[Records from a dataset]
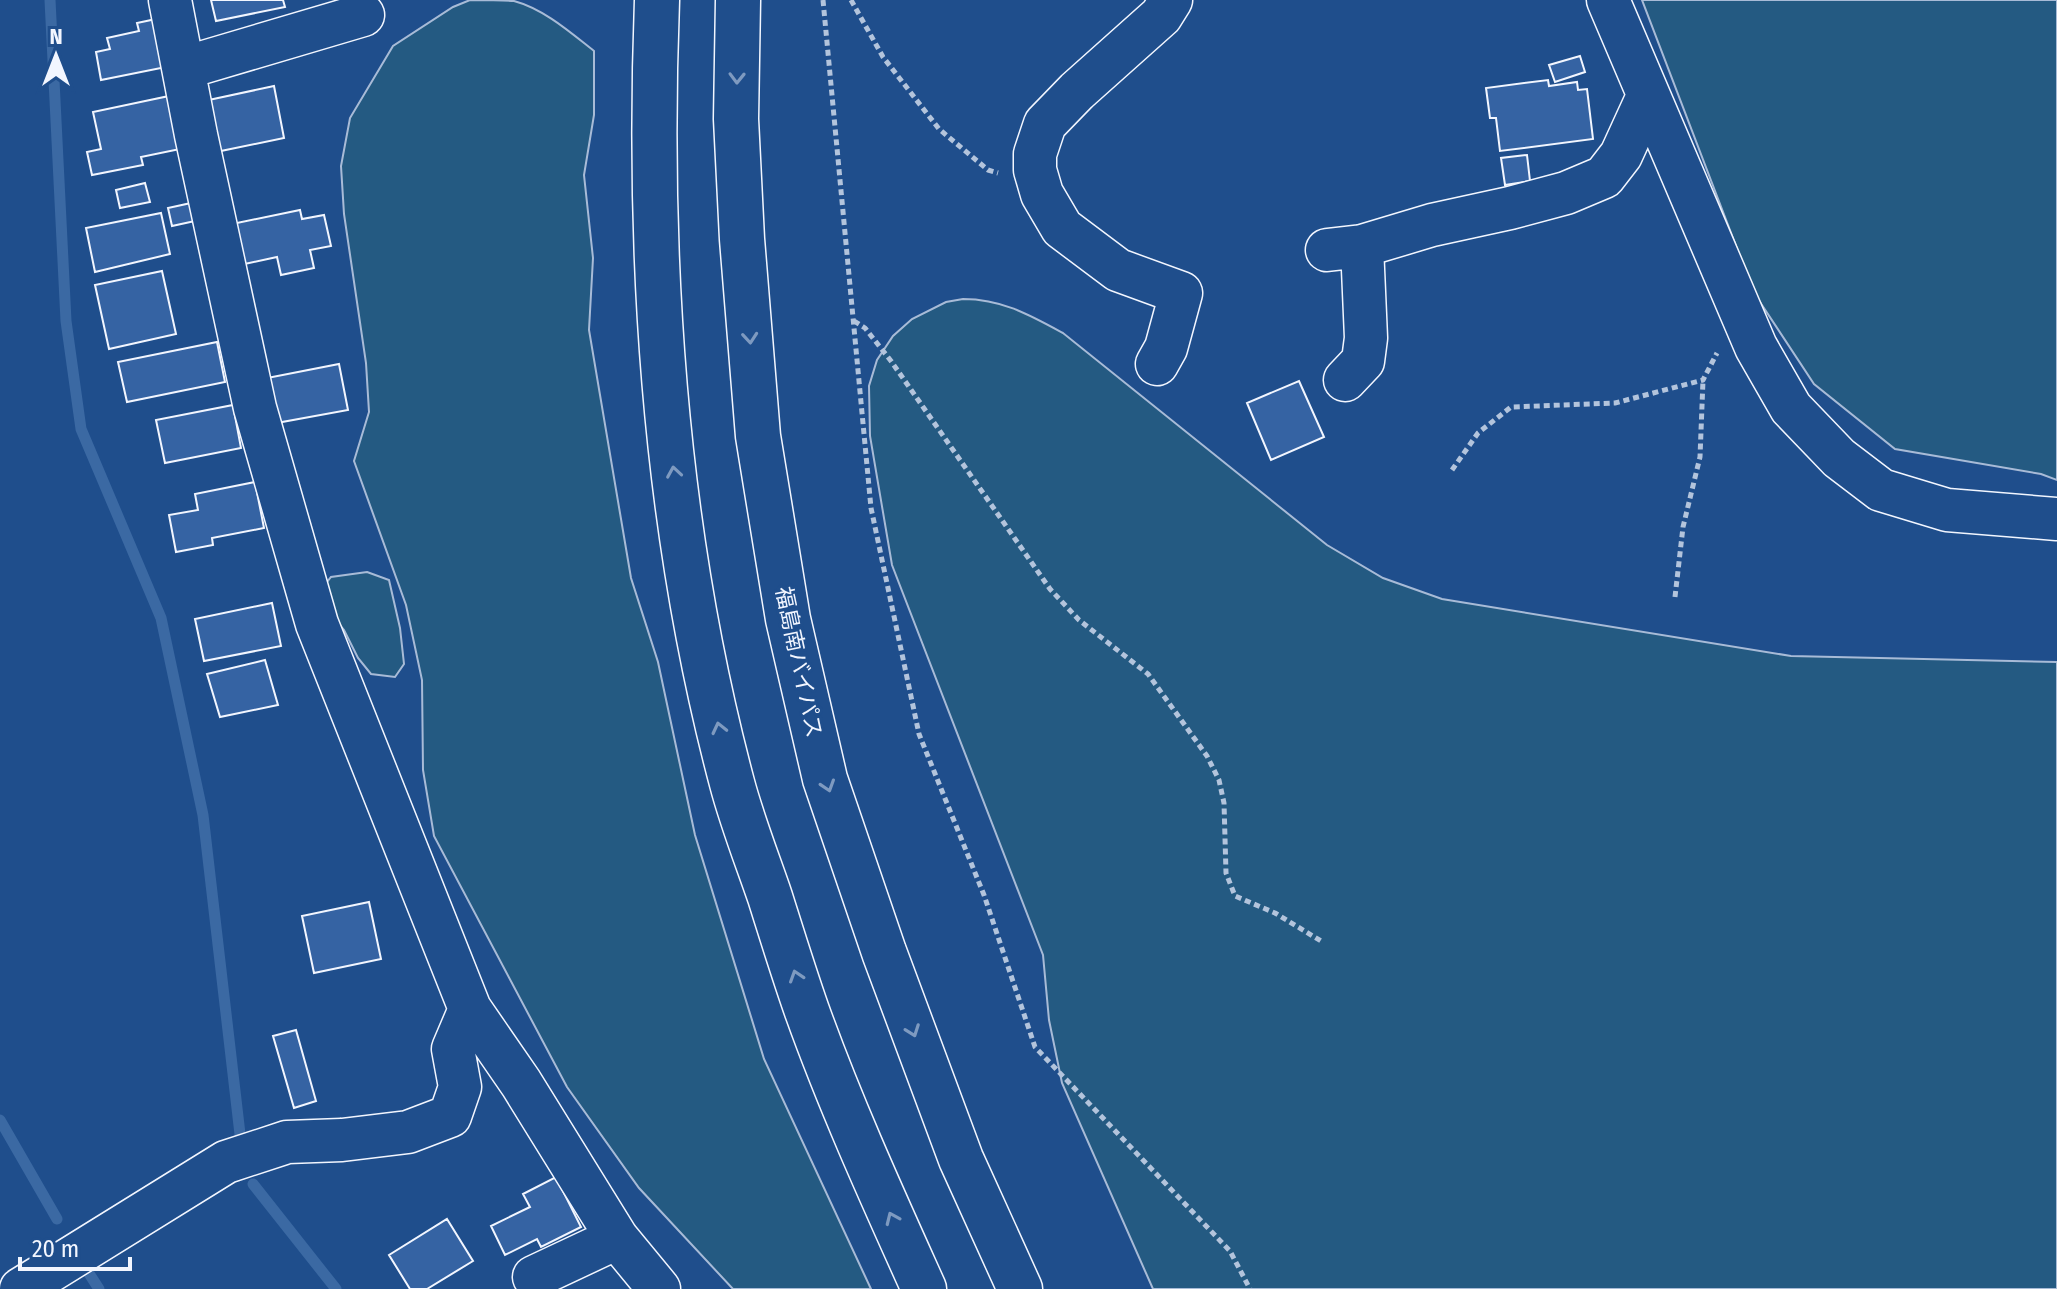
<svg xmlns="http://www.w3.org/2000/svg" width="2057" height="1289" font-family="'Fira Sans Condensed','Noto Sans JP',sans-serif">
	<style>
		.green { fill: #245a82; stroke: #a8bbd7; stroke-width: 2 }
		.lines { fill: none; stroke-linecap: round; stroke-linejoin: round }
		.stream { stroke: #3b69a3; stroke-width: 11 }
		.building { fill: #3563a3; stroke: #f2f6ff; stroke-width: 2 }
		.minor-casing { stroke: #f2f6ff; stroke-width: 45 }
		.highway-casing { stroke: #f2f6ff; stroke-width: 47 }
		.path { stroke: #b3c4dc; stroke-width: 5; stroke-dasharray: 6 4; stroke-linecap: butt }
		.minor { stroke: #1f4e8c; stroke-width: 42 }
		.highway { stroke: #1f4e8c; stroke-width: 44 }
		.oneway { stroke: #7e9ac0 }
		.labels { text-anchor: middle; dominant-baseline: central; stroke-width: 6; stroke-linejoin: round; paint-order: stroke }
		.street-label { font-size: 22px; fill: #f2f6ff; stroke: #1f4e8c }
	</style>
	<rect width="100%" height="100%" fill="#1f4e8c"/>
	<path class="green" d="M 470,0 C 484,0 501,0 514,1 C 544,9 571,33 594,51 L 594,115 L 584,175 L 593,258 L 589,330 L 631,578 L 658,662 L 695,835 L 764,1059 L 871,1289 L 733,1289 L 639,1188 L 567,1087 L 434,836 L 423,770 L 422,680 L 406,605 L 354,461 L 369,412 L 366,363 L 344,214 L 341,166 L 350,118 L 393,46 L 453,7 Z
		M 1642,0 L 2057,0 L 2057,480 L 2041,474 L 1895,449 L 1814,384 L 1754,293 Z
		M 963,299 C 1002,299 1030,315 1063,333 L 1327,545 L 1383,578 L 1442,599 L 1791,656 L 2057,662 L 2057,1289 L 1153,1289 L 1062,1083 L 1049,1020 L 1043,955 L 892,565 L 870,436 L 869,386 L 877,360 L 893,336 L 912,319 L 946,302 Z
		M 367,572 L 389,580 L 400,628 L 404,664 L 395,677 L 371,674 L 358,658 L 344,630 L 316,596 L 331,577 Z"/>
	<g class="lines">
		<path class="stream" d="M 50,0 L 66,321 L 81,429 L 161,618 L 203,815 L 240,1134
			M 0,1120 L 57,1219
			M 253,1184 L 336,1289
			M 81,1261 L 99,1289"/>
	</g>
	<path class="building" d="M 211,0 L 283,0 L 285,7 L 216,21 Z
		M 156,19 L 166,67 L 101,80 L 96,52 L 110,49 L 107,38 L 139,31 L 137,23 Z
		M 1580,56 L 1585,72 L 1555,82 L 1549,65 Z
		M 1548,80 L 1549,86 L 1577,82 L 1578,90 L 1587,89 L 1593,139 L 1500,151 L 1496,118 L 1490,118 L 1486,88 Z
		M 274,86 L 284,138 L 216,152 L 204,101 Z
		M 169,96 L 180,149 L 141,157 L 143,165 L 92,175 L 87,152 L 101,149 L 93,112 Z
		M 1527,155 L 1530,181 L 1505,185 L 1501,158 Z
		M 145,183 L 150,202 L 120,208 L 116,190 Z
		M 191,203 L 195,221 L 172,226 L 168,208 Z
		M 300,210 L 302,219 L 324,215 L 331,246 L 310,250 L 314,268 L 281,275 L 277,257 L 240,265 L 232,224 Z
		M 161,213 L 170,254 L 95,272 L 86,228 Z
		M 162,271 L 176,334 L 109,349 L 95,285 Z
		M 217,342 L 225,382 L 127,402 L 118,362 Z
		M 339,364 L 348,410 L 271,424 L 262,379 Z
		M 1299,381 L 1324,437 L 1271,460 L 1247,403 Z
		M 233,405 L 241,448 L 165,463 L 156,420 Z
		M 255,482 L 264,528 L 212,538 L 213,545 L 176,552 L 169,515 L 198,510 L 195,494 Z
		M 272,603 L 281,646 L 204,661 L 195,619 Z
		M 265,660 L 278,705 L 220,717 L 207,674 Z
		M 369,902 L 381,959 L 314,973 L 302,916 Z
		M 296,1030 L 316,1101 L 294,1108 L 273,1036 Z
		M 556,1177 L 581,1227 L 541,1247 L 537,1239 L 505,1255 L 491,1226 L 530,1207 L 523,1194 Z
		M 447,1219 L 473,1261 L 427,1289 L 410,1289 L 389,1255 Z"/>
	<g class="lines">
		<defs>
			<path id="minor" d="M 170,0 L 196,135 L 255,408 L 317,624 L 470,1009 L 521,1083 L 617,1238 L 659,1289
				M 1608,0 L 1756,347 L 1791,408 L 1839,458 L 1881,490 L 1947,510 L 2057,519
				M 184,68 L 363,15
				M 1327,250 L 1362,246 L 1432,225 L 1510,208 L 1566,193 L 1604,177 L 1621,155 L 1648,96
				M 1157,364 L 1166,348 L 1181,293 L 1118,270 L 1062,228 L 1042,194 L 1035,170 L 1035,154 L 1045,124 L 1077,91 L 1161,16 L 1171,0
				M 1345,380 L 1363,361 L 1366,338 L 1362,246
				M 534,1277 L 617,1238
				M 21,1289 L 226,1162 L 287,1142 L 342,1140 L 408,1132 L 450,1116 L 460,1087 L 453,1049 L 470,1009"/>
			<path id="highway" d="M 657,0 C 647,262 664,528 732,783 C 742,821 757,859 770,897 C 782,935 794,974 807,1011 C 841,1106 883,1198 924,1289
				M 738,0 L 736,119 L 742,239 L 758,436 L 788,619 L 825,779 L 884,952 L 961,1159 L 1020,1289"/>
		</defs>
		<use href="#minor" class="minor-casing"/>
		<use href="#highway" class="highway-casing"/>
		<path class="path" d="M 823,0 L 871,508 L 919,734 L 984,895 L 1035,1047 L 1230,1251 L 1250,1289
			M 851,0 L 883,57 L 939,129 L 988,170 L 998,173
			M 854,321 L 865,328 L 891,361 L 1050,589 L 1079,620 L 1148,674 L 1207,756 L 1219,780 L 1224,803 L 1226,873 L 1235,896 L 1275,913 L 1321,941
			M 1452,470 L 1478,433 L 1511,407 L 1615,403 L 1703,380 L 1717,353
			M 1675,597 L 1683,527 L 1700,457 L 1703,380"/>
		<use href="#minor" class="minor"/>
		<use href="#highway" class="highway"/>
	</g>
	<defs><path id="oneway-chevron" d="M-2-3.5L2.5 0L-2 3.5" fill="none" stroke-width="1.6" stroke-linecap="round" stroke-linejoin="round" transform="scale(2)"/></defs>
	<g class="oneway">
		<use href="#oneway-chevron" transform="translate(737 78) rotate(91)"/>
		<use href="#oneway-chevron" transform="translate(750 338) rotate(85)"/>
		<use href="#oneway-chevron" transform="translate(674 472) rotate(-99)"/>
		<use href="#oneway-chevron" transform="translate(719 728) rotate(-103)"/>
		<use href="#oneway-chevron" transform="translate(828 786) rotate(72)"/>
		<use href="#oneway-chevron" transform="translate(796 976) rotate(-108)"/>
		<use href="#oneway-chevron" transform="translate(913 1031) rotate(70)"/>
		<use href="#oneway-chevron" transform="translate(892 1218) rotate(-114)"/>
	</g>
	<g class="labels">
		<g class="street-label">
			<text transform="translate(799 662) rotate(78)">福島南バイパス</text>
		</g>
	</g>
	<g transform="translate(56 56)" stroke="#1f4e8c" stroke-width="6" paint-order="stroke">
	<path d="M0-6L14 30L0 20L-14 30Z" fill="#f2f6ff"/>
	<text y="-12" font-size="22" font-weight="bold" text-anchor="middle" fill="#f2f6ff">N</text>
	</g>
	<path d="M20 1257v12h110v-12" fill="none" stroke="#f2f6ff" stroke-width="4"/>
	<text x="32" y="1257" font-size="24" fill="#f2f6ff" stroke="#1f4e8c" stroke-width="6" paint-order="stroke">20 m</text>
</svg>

==

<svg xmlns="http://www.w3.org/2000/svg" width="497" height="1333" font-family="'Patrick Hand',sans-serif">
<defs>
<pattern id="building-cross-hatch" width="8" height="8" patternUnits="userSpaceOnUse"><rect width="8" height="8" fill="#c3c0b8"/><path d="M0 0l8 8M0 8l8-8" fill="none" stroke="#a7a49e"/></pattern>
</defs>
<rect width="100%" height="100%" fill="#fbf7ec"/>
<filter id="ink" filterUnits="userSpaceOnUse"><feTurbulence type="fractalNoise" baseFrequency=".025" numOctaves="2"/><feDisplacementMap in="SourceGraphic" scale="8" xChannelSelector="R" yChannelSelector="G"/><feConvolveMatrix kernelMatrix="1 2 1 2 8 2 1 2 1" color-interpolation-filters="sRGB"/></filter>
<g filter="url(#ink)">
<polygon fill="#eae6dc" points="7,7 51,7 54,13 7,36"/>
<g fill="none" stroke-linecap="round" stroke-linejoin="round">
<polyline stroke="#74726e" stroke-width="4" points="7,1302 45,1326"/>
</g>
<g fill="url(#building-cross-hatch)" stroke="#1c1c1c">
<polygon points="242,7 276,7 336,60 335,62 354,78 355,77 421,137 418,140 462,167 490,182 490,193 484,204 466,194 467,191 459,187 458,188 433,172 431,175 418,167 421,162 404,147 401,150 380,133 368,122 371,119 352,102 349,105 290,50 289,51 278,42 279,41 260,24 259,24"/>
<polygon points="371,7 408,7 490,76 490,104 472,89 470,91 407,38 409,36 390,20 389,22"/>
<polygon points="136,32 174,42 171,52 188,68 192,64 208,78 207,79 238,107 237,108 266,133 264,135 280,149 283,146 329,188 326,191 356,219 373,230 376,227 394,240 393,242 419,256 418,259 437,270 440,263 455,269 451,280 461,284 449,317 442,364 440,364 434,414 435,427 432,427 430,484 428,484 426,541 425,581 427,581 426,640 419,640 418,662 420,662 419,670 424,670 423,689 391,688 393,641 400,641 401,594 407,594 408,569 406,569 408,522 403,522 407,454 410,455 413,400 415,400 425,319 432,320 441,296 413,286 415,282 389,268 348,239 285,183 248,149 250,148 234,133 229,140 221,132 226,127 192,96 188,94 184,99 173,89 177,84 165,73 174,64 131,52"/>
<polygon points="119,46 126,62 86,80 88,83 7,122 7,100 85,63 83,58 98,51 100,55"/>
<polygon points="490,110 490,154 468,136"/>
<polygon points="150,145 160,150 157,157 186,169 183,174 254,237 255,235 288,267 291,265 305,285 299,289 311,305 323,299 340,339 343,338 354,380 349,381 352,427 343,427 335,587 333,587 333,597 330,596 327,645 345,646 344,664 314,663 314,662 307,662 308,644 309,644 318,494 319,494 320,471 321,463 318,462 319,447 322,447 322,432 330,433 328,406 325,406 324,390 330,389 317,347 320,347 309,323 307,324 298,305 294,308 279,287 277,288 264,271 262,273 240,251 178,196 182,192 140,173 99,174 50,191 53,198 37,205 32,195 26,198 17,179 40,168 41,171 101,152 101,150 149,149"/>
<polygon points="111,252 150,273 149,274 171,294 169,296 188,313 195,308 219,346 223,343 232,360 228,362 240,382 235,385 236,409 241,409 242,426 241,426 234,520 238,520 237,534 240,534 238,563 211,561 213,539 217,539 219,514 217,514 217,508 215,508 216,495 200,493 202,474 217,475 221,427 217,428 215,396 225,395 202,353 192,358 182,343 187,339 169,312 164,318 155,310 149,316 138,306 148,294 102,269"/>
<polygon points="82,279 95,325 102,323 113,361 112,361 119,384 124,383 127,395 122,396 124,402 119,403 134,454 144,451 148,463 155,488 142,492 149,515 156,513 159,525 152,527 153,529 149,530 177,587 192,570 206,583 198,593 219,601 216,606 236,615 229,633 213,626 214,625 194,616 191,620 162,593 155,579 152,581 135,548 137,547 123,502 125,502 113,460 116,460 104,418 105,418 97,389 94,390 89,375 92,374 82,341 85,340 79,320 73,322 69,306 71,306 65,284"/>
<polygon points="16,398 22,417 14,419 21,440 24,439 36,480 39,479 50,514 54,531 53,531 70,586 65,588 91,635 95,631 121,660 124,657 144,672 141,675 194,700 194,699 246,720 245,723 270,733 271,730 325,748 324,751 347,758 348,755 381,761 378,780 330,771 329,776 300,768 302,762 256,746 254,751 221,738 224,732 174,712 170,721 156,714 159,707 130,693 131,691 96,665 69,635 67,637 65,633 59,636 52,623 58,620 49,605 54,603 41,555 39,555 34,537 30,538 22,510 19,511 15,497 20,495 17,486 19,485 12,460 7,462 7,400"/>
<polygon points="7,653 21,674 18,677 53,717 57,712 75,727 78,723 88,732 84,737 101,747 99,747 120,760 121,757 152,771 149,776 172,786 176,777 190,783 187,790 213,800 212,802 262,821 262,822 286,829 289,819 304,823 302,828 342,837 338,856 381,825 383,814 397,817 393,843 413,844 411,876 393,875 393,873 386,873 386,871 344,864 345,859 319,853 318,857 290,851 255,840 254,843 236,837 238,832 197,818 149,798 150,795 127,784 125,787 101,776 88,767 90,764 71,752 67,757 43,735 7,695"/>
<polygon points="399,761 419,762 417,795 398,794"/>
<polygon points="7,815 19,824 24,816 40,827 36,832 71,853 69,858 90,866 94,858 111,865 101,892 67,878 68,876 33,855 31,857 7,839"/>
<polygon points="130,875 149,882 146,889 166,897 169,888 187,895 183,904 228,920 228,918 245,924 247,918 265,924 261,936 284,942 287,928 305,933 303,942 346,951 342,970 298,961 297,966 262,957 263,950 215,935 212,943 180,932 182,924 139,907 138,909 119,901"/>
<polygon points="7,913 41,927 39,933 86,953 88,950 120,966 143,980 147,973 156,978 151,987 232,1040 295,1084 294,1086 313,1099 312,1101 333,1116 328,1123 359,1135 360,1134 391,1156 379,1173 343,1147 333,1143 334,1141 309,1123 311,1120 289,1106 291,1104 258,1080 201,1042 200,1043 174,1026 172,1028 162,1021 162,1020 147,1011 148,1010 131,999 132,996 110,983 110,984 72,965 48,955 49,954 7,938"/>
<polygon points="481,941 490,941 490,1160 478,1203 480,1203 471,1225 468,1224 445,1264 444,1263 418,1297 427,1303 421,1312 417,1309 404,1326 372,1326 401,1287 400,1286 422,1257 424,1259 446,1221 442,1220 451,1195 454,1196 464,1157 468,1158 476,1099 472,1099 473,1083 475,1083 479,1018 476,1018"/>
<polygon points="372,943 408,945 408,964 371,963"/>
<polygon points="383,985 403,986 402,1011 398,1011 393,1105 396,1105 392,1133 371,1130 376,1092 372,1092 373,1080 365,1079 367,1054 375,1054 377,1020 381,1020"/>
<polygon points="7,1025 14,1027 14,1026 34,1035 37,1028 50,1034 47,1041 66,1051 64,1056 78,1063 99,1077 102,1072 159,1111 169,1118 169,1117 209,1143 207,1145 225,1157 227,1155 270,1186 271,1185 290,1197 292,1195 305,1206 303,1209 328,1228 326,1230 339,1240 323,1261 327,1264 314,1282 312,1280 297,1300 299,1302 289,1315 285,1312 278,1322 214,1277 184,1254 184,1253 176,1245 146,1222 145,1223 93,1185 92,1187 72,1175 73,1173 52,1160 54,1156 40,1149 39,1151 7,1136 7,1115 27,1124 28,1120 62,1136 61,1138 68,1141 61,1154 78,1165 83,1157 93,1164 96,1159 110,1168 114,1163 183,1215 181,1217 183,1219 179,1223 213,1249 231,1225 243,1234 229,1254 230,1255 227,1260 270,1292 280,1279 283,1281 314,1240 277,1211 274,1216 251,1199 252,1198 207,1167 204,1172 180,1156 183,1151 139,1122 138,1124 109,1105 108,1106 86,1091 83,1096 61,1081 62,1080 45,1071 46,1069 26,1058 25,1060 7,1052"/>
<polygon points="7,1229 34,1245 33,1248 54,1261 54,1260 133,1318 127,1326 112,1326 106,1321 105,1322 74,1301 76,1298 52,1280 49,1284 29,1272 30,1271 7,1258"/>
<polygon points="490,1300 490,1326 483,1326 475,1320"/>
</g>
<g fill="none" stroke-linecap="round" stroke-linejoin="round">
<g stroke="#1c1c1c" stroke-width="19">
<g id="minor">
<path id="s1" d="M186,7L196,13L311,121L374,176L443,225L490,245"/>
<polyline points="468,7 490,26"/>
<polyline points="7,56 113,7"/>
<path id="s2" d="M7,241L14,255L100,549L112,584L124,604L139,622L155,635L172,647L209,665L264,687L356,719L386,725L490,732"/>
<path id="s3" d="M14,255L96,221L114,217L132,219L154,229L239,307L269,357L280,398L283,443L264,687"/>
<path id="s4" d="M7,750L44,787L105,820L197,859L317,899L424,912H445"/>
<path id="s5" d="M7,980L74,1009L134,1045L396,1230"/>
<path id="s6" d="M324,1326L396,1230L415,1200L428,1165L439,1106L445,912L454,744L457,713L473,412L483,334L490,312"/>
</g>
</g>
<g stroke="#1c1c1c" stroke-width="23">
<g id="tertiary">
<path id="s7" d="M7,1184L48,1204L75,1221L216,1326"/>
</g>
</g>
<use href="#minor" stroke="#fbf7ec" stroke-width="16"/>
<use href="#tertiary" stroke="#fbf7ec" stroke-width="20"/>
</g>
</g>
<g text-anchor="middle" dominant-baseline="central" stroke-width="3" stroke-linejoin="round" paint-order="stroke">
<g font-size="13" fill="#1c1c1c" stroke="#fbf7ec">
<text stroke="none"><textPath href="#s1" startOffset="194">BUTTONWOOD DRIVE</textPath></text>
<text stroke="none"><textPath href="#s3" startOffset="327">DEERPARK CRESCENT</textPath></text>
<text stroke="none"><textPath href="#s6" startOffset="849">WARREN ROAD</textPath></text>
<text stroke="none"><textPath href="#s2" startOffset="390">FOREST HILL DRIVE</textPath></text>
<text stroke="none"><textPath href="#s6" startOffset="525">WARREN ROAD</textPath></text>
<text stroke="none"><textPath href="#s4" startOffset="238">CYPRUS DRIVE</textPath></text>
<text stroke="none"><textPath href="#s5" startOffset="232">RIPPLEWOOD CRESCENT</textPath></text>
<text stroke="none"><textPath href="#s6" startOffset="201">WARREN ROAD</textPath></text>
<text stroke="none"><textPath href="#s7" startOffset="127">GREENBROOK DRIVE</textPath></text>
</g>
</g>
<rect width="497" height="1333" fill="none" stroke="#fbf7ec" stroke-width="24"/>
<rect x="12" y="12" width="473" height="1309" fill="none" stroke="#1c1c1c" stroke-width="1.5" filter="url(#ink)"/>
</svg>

#### Exercise:
Could you reproduce, exactly, every line above from the line with "#1f4e8c; stroke-width: 42" to the line with "middle; dominant-baseline: central;", and no other line? Both ends count.

#### Worked solution:
		.minor { stroke: #1f4e8c; stroke-width: 42 }
		.highway { stroke: #1f4e8c; stroke-width: 44 }
		.oneway { stroke: #7e9ac0 }
		.labels { text-anchor: middle; dominant-baseline: central; stroke-width: 6; stroke-linejoin: round; paint-order: stroke }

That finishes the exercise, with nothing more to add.